Introductory course at ESSLII 2002

Annotation of Language Resources

Lecture III.

Annotation Software

Tomaž Erjavec
Department of Intelligent Systems
Institute Jožef Stefan
Jamova 39, SI-1000 Ljubljana
Slovenia

Abstract

This lecture presents, for the most part, XML-related software, i.e. parsers, transformation engines and XML modules to use with general purpose programming languages; a section is also devoted to editors, in particular Emacs. Other linguistic annotation software is also mentioned, in particular several corpus workbenches and statistic tool packages. The lecture concludes with a case study on annotating the GENIA Corpus with LTG tools.


1. Software

1.1. Processing XML

1.1.1. The SP suite

  • SP is the best known suite of basic SGML tools
  • written by James Clark, available from http://jclark.com/sp/
  • SP programs are written in C++, freely available
  • maintenance has been taken over by an Open Source development team, hosted at http://openjade.sourceforge.net/
  • SP consists of the following programs:
    nsgmls
    validating parser
    sx
    converter from SGML to XML
    sgmlnorm
    markup normaliser
    spam
    markup stream editor
    spent
    interface to SP entity manager

1.1.2. Other SW by James Clark

Maintenance of software written by James Clark mostly taken over by open source developers:
jade
implementation of style language part of DSSSL. Extensively used for formatting DocBook documents.
expat
the “XML Parser Toolkit”, a library for XML parsing in C. This parser is used to add XML support to Netscape 5 and Perl.
XP
a high-performance XML parser in Java
XT
a Java implementation of XSLT

1.1.3. Libxml2 & Libxslt

  • Libxml is the XML C library developed for the Gnome project by Daniel Veillard; home page is at http://xmlsoft.org/
  • portable across operating systems, and a variety of language bindings makes the library available in non-C environments, e.g. Perl
  • Libxml2 implements a number of existing standards related to markup languages: XML, XML Namespaces, XML Base, URI, XPath, HTML4, XPointer, XInclude, XML Catalogs, Canonical XML
  • A companion library is Libxslt, an XSLT C library
  • Libxslt includes xsltproc, a command line XSLT processing program; it is known to be one of the better implementations of XSLT

1.1.4. Apache XML Project

  • The Apache Software Foundation provides support for the Apache community of open-source software projects.
  • One of their projects is the Apache XML Project, with the home page at http://xml.apache.org/
  • The goals of the Apache XML Project are to:
    • provide commercial-quality standards-based XML solutions that are developed in an open and cooperative fashion,
    • provide feedback to standards bodies (such as IETF and W3C) from an implementation perspective, and
    • be a focus for XML-related activities within Apache projects

1.1.5. Apache XML sub-projects

Sub-projects of the Apache XML Project focus on different aspects of XML:
Xerces
XML parsers in Java and C++ (with Perl and COM bindings)

> [MATERIAL]
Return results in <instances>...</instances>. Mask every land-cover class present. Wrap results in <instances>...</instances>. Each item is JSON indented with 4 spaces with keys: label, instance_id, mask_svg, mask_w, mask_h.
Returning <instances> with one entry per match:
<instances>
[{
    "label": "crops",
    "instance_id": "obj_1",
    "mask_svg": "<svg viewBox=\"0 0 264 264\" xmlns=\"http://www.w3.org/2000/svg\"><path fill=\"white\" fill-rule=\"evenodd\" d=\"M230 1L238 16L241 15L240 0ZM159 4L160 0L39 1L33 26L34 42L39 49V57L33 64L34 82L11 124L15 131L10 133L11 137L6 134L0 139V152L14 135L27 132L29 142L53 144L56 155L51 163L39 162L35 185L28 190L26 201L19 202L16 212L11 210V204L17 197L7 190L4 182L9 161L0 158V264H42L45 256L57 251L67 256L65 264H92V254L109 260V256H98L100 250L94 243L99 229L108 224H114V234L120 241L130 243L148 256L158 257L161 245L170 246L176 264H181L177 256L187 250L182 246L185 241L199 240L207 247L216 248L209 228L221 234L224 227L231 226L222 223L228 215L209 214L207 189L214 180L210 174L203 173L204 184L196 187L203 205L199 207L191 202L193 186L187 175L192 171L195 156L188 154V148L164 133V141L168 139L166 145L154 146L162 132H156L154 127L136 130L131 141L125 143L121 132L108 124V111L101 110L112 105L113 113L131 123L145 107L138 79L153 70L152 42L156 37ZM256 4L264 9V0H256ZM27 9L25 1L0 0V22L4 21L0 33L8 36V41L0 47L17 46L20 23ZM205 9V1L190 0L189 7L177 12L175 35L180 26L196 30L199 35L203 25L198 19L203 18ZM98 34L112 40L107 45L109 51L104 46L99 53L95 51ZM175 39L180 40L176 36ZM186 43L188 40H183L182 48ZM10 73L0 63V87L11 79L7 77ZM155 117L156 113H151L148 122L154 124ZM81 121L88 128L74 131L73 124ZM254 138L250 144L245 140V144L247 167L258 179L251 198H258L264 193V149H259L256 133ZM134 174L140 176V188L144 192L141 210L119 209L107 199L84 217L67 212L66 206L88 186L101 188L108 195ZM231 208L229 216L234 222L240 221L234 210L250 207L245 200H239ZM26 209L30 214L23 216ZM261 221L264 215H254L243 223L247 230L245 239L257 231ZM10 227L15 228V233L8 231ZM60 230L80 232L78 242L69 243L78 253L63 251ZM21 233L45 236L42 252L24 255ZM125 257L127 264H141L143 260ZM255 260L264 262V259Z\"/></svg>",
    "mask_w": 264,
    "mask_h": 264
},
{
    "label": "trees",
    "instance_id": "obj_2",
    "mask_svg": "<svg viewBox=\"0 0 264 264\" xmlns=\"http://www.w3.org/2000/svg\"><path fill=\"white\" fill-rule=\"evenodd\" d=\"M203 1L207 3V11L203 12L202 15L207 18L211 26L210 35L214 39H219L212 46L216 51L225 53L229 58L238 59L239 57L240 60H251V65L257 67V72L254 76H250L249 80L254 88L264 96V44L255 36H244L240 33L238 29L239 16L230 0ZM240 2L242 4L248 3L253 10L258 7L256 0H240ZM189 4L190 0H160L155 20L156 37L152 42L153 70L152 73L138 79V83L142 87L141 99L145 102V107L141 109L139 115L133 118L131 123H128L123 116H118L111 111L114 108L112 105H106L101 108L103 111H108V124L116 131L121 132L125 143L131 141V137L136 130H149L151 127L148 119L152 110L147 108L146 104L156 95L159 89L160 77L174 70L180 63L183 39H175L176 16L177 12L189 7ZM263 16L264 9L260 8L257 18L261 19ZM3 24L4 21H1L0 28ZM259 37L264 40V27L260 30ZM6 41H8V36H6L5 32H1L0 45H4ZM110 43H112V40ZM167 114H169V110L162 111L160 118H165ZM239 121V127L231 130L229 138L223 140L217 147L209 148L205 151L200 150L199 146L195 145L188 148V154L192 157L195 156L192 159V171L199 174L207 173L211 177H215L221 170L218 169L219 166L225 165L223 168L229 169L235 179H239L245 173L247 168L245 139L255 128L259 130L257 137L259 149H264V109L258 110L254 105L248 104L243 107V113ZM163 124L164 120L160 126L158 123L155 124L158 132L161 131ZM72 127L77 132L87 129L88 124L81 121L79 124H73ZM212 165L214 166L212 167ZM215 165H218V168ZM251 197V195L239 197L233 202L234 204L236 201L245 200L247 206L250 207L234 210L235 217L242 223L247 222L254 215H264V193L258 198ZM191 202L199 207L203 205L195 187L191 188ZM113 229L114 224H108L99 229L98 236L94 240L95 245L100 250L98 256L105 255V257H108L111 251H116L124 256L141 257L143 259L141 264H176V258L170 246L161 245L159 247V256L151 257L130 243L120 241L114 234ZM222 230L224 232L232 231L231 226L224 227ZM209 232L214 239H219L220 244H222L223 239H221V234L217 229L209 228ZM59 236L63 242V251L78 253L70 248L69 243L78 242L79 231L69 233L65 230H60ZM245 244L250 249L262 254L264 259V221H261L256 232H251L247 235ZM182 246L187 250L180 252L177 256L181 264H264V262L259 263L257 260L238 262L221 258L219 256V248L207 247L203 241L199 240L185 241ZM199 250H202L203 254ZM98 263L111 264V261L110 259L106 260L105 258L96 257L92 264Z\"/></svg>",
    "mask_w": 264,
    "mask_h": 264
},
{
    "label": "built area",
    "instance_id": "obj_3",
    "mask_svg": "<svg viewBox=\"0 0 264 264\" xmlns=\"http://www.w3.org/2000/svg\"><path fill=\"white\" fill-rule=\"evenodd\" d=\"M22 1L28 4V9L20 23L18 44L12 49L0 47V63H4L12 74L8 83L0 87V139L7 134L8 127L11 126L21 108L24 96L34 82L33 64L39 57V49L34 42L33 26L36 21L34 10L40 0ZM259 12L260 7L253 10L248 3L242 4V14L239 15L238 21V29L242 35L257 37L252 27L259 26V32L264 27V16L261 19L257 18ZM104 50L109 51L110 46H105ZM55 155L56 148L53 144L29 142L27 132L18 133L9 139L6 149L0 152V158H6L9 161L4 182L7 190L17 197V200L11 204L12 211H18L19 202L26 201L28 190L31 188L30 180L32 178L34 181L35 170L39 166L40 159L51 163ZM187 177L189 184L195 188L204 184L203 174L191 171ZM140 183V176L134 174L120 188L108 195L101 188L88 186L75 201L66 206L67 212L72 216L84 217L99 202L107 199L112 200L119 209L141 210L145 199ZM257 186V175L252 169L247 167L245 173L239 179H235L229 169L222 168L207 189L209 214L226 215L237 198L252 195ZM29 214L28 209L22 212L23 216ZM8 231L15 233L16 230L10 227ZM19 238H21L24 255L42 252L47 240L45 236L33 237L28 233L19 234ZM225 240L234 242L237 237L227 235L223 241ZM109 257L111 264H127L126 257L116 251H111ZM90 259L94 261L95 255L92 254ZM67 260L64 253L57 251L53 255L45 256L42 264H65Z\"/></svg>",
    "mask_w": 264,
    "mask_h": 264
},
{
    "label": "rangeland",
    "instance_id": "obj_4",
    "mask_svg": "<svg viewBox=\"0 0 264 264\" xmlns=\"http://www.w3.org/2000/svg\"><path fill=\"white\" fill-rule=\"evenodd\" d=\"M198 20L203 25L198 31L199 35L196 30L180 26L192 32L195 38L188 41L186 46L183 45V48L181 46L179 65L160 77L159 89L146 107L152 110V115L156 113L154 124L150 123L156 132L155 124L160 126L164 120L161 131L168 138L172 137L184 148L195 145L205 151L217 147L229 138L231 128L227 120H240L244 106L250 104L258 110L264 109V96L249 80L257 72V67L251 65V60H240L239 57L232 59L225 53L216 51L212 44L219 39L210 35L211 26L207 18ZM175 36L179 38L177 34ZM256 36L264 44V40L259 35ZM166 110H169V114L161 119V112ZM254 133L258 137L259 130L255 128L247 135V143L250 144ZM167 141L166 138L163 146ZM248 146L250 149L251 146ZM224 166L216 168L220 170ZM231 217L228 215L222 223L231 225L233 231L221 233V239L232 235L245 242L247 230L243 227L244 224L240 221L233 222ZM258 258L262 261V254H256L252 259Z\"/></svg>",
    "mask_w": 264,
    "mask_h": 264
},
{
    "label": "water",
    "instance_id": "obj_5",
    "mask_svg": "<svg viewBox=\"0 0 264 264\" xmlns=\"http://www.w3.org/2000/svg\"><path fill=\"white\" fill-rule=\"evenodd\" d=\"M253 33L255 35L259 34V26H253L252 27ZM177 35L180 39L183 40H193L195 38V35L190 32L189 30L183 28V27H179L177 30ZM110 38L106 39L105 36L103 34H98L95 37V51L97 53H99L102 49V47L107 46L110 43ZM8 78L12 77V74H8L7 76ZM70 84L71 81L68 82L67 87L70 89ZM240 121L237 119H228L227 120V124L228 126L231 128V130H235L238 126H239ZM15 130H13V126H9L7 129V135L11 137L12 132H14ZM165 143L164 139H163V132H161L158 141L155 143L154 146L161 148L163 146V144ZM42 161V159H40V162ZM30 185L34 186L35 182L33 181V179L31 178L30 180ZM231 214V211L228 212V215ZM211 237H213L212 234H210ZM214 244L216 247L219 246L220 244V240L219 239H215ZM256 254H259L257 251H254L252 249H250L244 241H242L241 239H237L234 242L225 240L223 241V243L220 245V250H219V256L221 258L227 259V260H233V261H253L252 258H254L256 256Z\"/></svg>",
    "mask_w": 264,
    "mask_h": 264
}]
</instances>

> [DIRECTIONS FOR THIS TASK] Extend the lecture notes on annotation software, picking up right after their final line.

> [WRITTEN RESPONSE]
Xalan
XSLT stylesheet processors, in Java and C++
Cocoon
XML-based web publishing, in Java
AxKit
XML-based web publishing, in mod_perl
FOP
XSL formatting objects, in Java
Xang
Rapid development of dynamic server pages, in JavaScript
SOAP
Simple Object Access Protocol
Batik
A Java based toolkit for Scalable Vector Graphics (SVG)
Crimson
A Java XML parser derived from the Sun Project X Parser

1.1.6. XSLT processors

1.1.7. XML and Perl

  • The Perl programming language is popular for text processing: strong pattern matching, possible to quickly write throw-away programs
  • Useful for up-translation to XML
  • Perl has a wealth of support for XML:
    • XML::Parser, the Perl interface to James Clark's expat parser
    • SAX, DOM, XPath
    • wrappers for Libxml2
  • Lots of information by Kip Hampton on xml.com

1.2. XML-aware editors

1.2.1. Emacs

  • A very powerful and extensible editor
  • Developed for Unix, but works also on Windows
  • Two versions: GNU emacs and XEmacs fork
  • Idiosyncratic and rather difficult to learn
  • The psgml mode customises emacs for working with SGML and XML files
  • For (valid) XML documents psgml allows:
    • element and attribute insertion and completion
    • element-directed movement
    • hiding and folding elements
    • syntax highlighting
    • finding and reporting errors
  • psgml does not style the document

1.2.2. Other XML editors

Many XML editors exist, quite a few not for free:
  • jEdit: a programmer's text editor written in Java, with many plugins; XML and XSLT included; free under the GNU General Public License
  • XXE: XMLmind XML Editor, supports CSS; free version
  • oXygen: XSL and XSLT support; cost 65$ - 25$ (academic use)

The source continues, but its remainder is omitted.